A month after announcing a 2 percent cut to the current year’s budget, the Shumlin Administration is signaling its intention to make additional cuts of as much as 5 percent and possibly more next year (fiscal 2016).

Well, that looks like a conundrum in the making.

Human Services Secretary Harry Chen, the presumably more loyal and/or pliable replacement for the cashiered Doug Racine, now has a report that says his agency needs more resources. Which probably induces a rueful chuckle from Mr. Racine.

And now this report will duke it out with the Administration’s budget instructions reportedly given to its top managers:

The administration laid out two scenarios for fiscal 2016:

— Level funding—the same amount appropriated for this fiscal year after the cuts adopted in August.

— Five percent cut from fiscal 2015 levels—again after the August cuts.

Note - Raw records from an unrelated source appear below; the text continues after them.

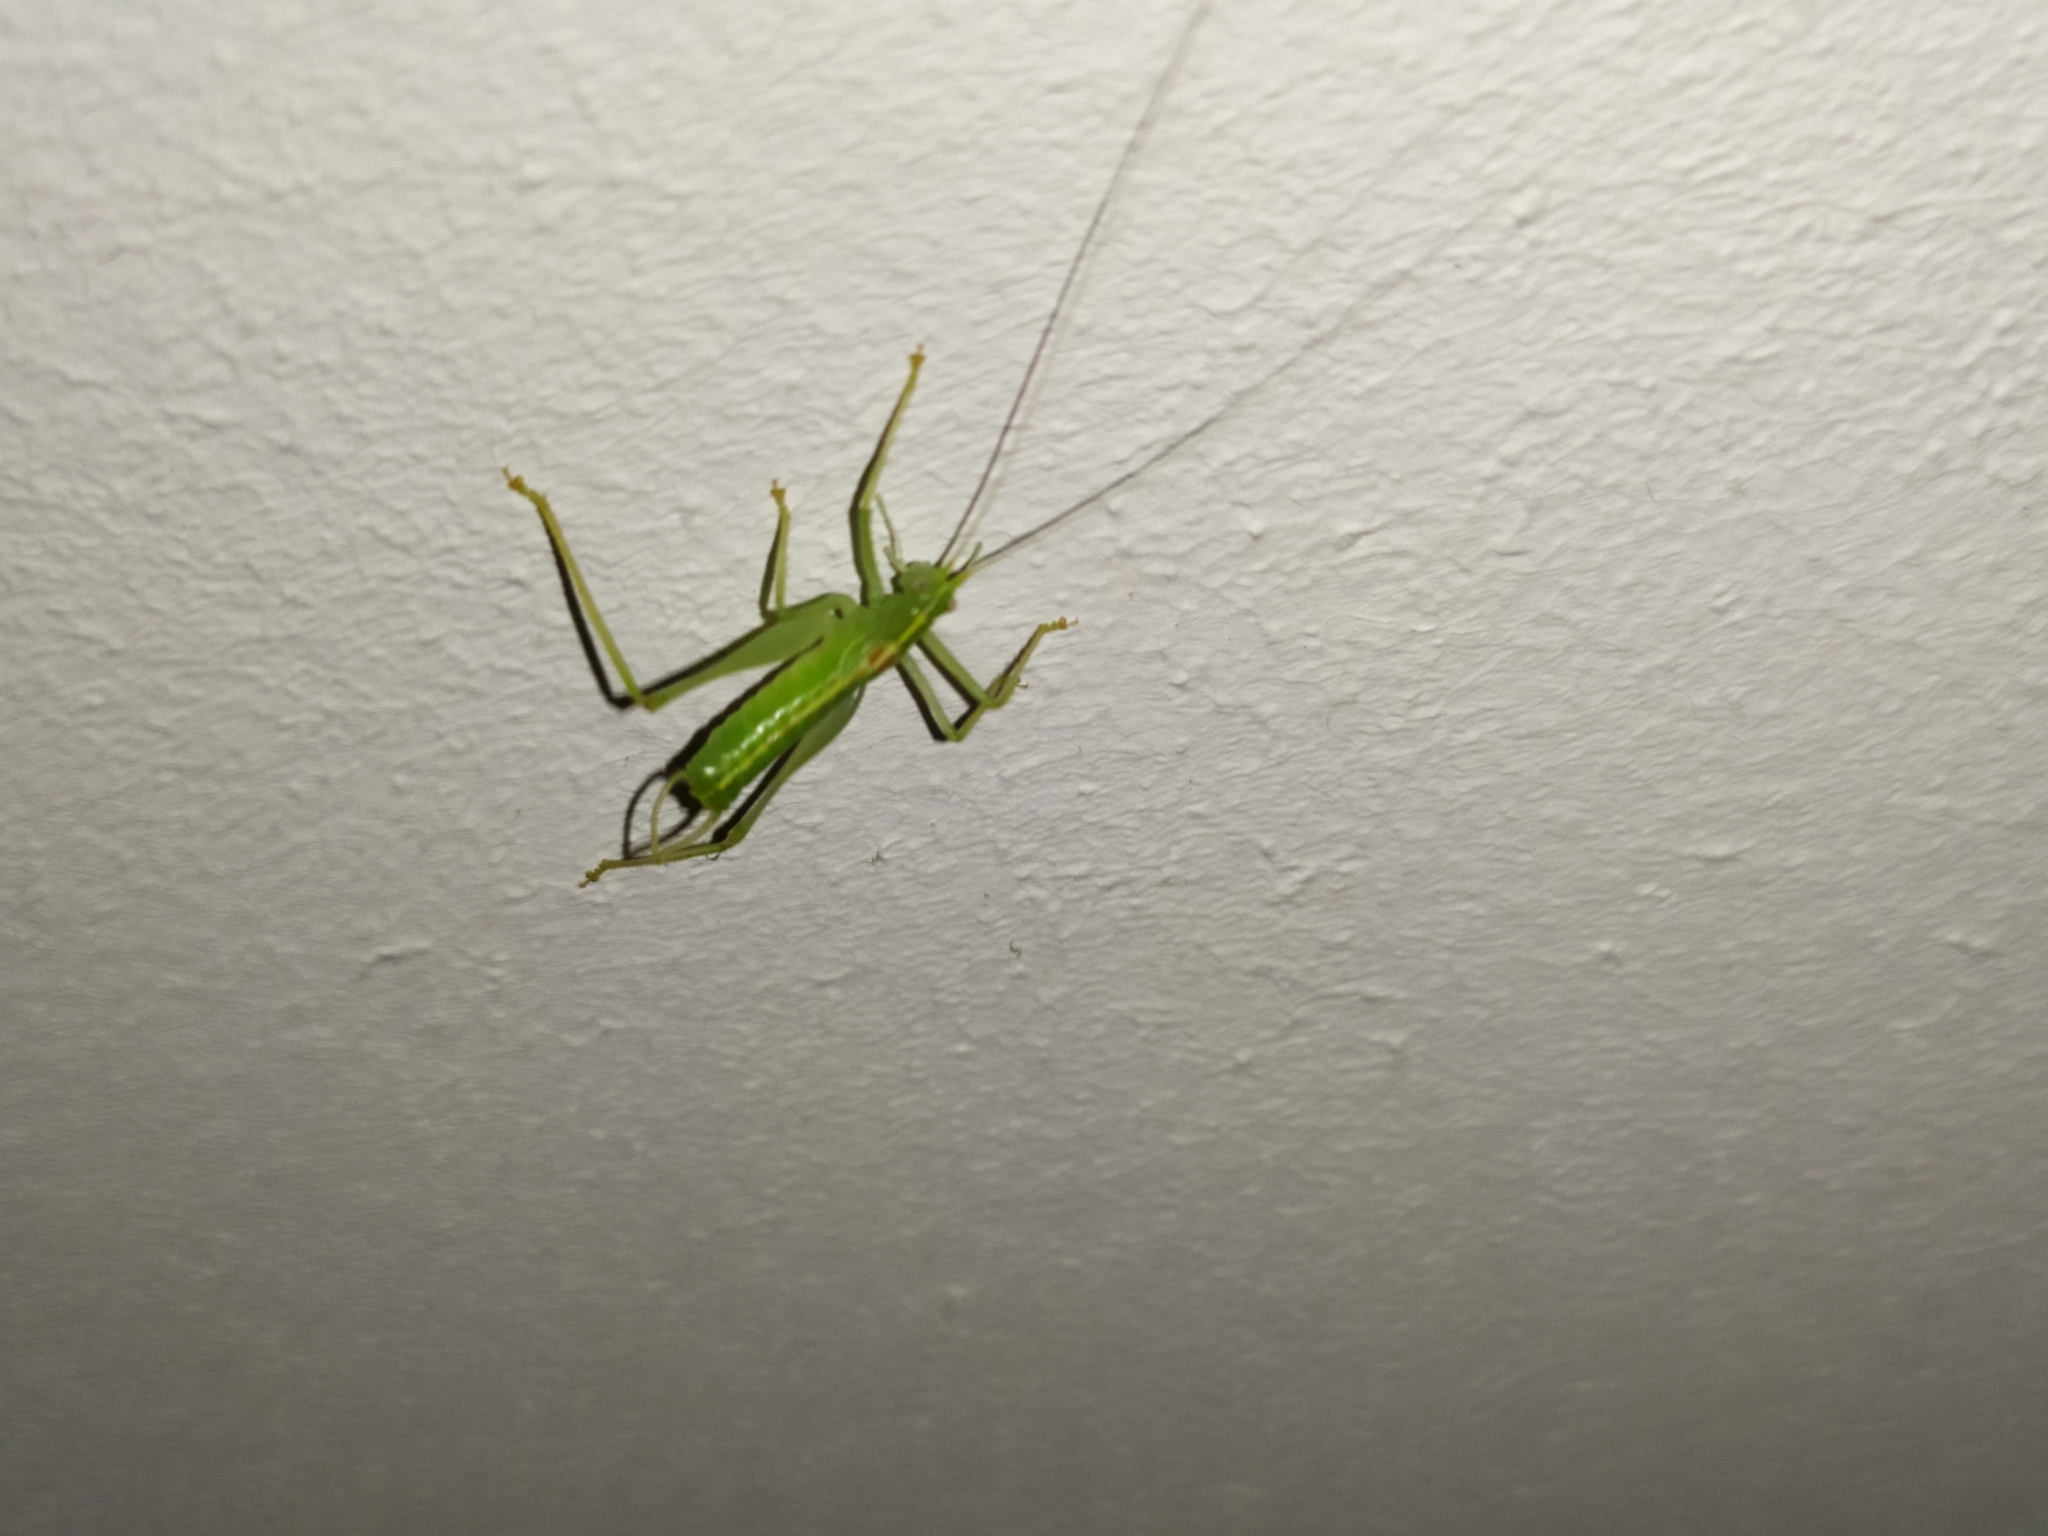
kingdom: Animalia
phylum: Arthropoda
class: Insecta
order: Orthoptera
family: Tettigoniidae
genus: Meconema
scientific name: Meconema meridionale
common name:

As PAI notes, the best-case scenario — level funding — would mean cutbacks, since there are built-in cost increases: “cost of living increases for state employees, caseload increases, contractual increases, loss of federal funding, inflation, and other new demands…”

The AHS/DCF review was initiated by then-Secretary Racine. Will Dr. Chen back up the report’s conclusions? Or will he bend to the apparent belt-tightening mandate from above? According to the PAI report, he’s got about two weeks to turn in his budget recommendations.